### [FRAGMENTO DEL TEXTO]
□ □ □ □

Como en cada proceso preelectoral, las encuestas no
buscan reflejar con fidelidad la voluntad ciudadana, sino más bien fabricar
percepciones, forzar actitudes y facilitar la puesta en marcha de estrategias
de comunicación política. No se trata de medir, sino de moldear las actitudes
para obtener cierta propensión en la opinión pública. Aunque todavía no se conoce
al conjunto de los candidatos presidenciales, todos los actores —desde el
oficialismo hasta la oposición— han comenzado a adelantar pronósticos que
buscan confundir, antes que esclarecer, generando un clima de incertidumbre muy
útil para los intereses políticos.
La proliferación de encuestas no es un signo de
transparencia, ni de análisis técnico serio, sino de un “mercado desregulado”
donde prima el interés de quien paga la encuesta. En Bolivia, la ausencia de
una institución académica o equipos técnicos reconocidos por su objetividad e
independencia, dejaron a las encuestas en manos de operadores políticos y
mercaderes de datos. Las universidades, por su parte, han optado por un
silencio cómodo o brillan por su ausencia debido a su incapacidad irrelevante. Por
lo tanto, las encuestas se han convertido en herramientas comerciales; se
venden como se vende un producto cualquiera en el mercado y, quien paga, es el
que manda.
La gran mayoría de las encuestas carecen de seriedad, no
solo por su metodología opaca, sino también por el efecto que buscan generar con
distintos efectos. La sorpresa, que en política se convierte en un arma, trata
de introducir los nombres de figuras que no son oficialmente candidatas, pues algunas
tienen problemas legales o son candidaturas cuestionables, como la de Evo
Morales. El objetivo de múltiples encuestas no es informar, sino operar
políticamente, interpelando a potenciales votantes, manipulando el debate y
condicionando varias decisiones, antes de que se presenten las propuestas
reales y oficiales. Quien paga la encuesta no busca conocer la verdad, sino
construirla a su medida, de manera que, tal cual es la tendencia hace años, las
encuestas son el arte de mentir con precisión y absoluto cinismo, disfrazado de
libertad de expresión.
Las encuestas realizadas por CIESMORI, Captura
Consulting, Tal Cual o Mercados y Muestras, por lo general, no publican su
metodología completa, ni la discuten con académicos o universidades; además,
tienen encargos pagados por actores políticos, pero no revelan quienes son sus
jefes reales. Finalmente, hay poca supervisión independiente o académica de los
resultados, lo cual muestra que sus estudios siempre tienen contradicciones y
sesgos, que los analistas políticos profesionales van a cuestionar.

□ □ □ □

### [DATOS REGISTRADOS]

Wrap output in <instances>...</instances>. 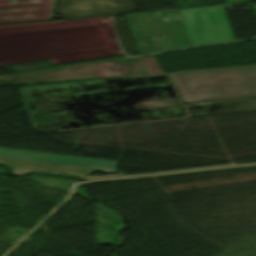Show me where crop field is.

□ □ □ □

### [CONSIGNA DEL EJERCICIO]
Actualiza el tramo del texto sobre las encuestas preelectorales que va desde "Las encuestas realizadas" hasta "van a cuestionar.": escríbelo de nuevo cambiando "supervisión" por "fiscalización". Los datos no intervienen en este ejercicio.

### [RESPUESTA]
Las encuestas realizadas por CIESMORI, Captura
Consulting, Tal Cual o Mercados y Muestras, por lo general, no publican su
metodología completa, ni la discuten con académicos o universidades; además,
tienen encargos pagados por actores políticos, pero no revelan quienes son sus
jefes reales. Finalmente, hay poca fiscalización independiente o académica de los
resultados, lo cual muestra que sus estudios siempre tienen contradicciones y
sesgos, que los analistas políticos profesionales van a cuestionar.